El catalán era la lengua de la calle y de la academia, de mis paseos por la rambla y por el puerto, una lengua verdadera y viva, precisa, elegante, refinada y civilizada; era la lengua hospitaria, abierta a otros mundos, quirúrgica y de una claridad casi matemática. Entre la roca y la biblia. Entre el Medievo luliano y la más osada vanguardia. El catalán era un sol cenital, una infancia de zoo pacífico, un hangar encendido en el pecho que me permitía levitar.
El español es, para mí, más un lenguaje de mármol y de estupor de cristal, que de corazón. Algo de cabeza y construcción conquistada. De posibilidad de escribir en un estilo gota a gota pensado. Una segunda vida, un nuevo humor. Nube, ojo y mano. Forma tallada y pulido cincel. Lengua abierta a injertos: simbolismo francés, ensayismo inglés, pensamiento oriental, tradición latina. Con el español ahora me siento en paz. Una lengua exuberante que me obliga a humedecer las palabras en un baño de oro.
El francés y el inglés son prótesis, complementos de estudio y escuela. Pese a todo son lenguas que amo mucho, verdaderos honderos y bulevares para la caricia.
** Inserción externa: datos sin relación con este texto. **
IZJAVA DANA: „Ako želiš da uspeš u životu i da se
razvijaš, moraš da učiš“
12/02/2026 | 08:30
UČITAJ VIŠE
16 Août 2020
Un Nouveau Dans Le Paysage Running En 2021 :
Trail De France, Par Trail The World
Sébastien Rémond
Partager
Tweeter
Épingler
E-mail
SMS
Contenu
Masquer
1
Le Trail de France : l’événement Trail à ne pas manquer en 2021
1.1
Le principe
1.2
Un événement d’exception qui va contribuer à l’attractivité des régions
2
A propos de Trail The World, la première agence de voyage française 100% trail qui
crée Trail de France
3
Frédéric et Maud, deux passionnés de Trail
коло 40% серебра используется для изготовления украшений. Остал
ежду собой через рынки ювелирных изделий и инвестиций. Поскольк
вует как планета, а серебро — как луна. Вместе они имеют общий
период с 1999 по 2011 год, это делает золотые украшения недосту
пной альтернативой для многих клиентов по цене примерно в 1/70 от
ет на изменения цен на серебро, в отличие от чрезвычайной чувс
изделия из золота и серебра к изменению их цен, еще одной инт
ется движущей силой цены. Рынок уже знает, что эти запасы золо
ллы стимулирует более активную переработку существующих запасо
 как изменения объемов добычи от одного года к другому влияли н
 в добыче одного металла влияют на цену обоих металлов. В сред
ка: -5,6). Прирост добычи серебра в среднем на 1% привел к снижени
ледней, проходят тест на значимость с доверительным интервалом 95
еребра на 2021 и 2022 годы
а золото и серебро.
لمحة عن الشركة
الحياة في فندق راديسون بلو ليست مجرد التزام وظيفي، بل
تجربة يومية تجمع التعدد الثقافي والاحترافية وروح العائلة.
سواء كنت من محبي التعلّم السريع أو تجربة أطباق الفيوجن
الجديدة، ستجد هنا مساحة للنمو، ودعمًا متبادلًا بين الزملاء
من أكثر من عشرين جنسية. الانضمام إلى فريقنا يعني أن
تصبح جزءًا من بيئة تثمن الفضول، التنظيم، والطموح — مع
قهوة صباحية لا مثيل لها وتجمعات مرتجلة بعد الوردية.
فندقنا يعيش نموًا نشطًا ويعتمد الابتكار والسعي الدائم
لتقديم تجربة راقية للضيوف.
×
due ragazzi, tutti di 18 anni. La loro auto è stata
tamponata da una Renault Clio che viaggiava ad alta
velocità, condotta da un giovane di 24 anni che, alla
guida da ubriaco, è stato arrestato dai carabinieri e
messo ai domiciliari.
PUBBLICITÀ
Y el gallego y el italiano, o, acaso, un achaparrado latín, son nuevas adquisiciones, bellas como un tanque, espadas japonesas con delicias de ideogramas.
El mundo del hombre es el mundo del sentido… y ese sentido se articula en palabras. No hay pensamiento fuera del lenguaje, ni experiencia humana que no esté atravesada por él. Cada lengua traza un mapa distinto de la realidad. Aprender otra lengua es adquirir otra alma. Habitar varias lenguas es vivir en varios mundos.